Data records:
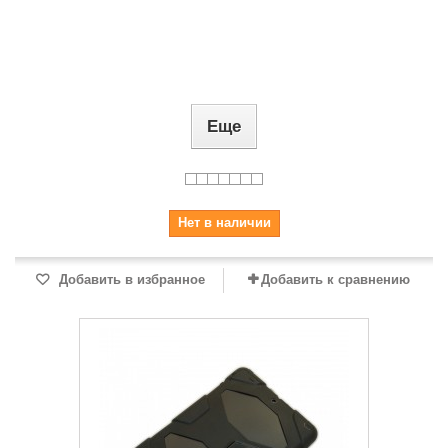
Еще
Нет в наличии
Добавить в избранное
Добавить к сравнению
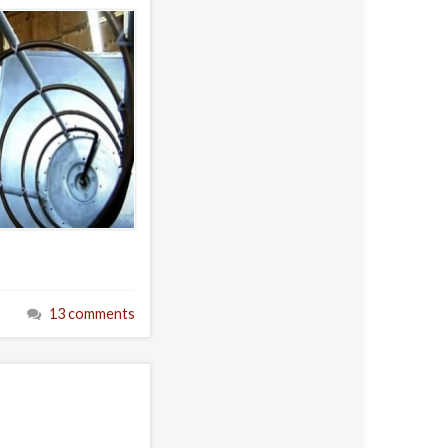
13 comments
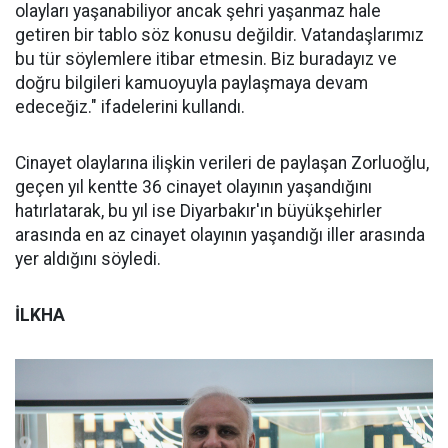
olayları yaşanabiliyor ancak şehri yaşanmaz hale
getiren bir tablo söz konusu değildir. Vatandaşlarımız
bu tür söylemlere itibar etmesin. Biz buradayız ve
doğru bilgileri kamuoyuyla paylaşmaya devam
edeceğiz." ifadelerini kullandı.
Cinayet olaylarına ilişkin verileri de paylaşan Zorluoğlu,
geçen yıl kentte 36 cinayet olayının yaşandığını
hatırlatarak, bu yıl ise Diyarbakır'ın büyükşehirler
arasında en az cinayet olayının yaşandığı iller arasında
yer aldığını söyledi.
İLKHA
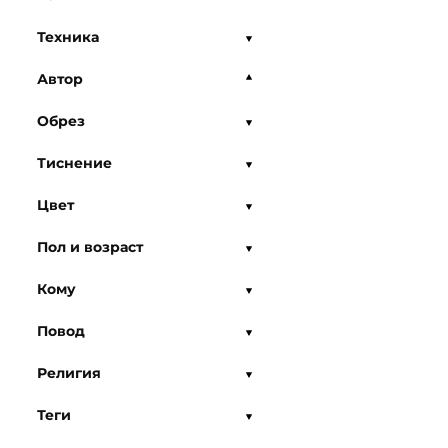
Техника
Автор
Обрез
Тиснение
Цвет
Пол и возраст
Кому
Повод
Религия
Теги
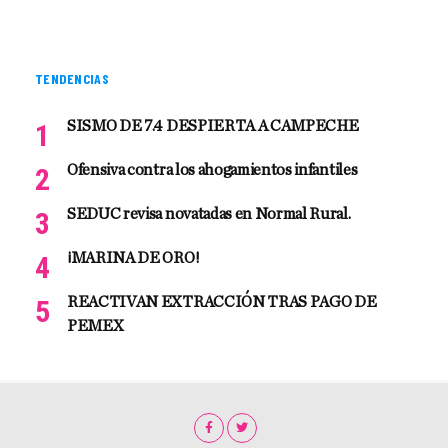
TENDENCIAS
SISMO DE 7.4 DESPIERTA A CAMPECHE
Ofensiva contra los ahogamientos infantiles
SEDUC revisa novatadas en Normal Rural.
¡MARINA DE ORO!
REACTIVAN EXTRACCIÓN TRAS PAGO DE
PEMEX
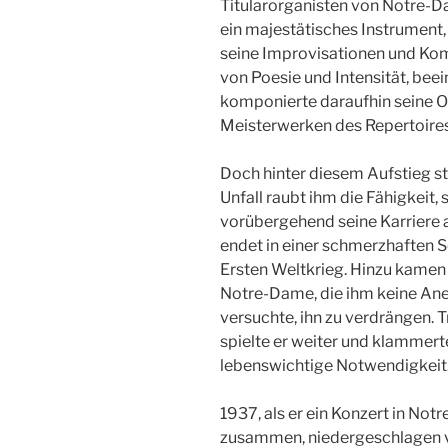
Titularorganisten von Notre-Da
ein majestätisches Instrument,
seine Improvisationen und Komp
von Poesie und Intensität, beei
komponierte daraufhin seine Or
Meisterwerken des Repertoire
Doch hinter diesem Aufstieg st
Unfall raubt ihm die Fähigkeit,
vorübergehend seine Karriere a
endet in einer schmerzhaften S
Ersten Weltkrieg. Hinzu kame
Notre-Dame, die ihm keine An
versuchte, ihn zu verdrängen.
spielte er weiter und klammerte
lebenswichtige Notwendigkeit
1937, als er ein Konzert in Not
zusammen, niedergeschlagen vo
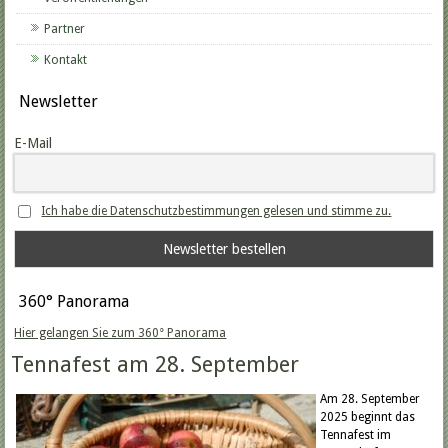
Partner
Kontakt
Newsletter
E-Mail
Ich habe die Datenschutzbestimmungen gelesen und stimme zu.
360° Panorama
Hier gelangen Sie zum 360° Panorama
Tennafest am 28. September
Am 28. September
2025 beginnt das
Tennafest im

◆ **YOUR TASK**:
Echo the text lines of all the records above, reproducing each one exactly, and leave out the pictures.

◆ **ANSWER TO THE EXERCISE**:
Еще
Нет в наличии
Добавить в избранное
Добавить к сравнению
13 comments
olayları yaşanabiliyor ancak şehri yaşanmaz hale
getiren bir tablo söz konusu değildir. Vatandaşlarımız
bu tür söylemlere itibar etmesin. Biz buradayız ve
doğru bilgileri kamuoyuyla paylaşmaya devam
edeceğiz." ifadelerini kullandı.
Cinayet olaylarına ilişkin verileri de paylaşan Zorluoğlu,
geçen yıl kentte 36 cinayet olayının yaşandığını
hatırlatarak, bu yıl ise Diyarbakır'ın büyükşehirler
arasında en az cinayet olayının yaşandığı iller arasında
yer aldığını söyledi.
İLKHA
Техника
Автор
Обрез
Тиснение
Цвет
Пол и возраст
Кому
Повод
Религия
Теги
TENDENCIAS
SISMO DE 7.4 DESPIERTA A CAMPECHE
Ofensiva contra los ahogamientos infantiles
SEDUC revisa novatadas en Normal Rural.
¡MARINA DE ORO!
REACTIVAN EXTRACCIÓN TRAS PAGO DE
PEMEX
Titularorganisten von Notre-Da
ein majestätisches Instrument,
seine Improvisationen und Komp
von Poesie und Intensität, beei
komponierte daraufhin seine Or
Meisterwerken des Repertoire
Doch hinter diesem Aufstieg st
Unfall raubt ihm die Fähigkeit,
vorübergehend seine Karriere a
endet in einer schmerzhaften S
Ersten Weltkrieg. Hinzu kame
Notre-Dame, die ihm keine An
versuchte, ihn zu verdrängen.
spielte er weiter und klammerte
lebenswichtige Notwendigkeit
1937, als er ein Konzert in Not
zusammen, niedergeschlagen vo
Partner
Kontakt
Newsletter
E-Mail
Ich habe die Datenschutzbestimmungen gelesen und stimme zu.
360° Panorama
Hier gelangen Sie zum 360° Panorama
Tennafest am 28. September
Am 28. September
2025 beginnt das
Tennafest im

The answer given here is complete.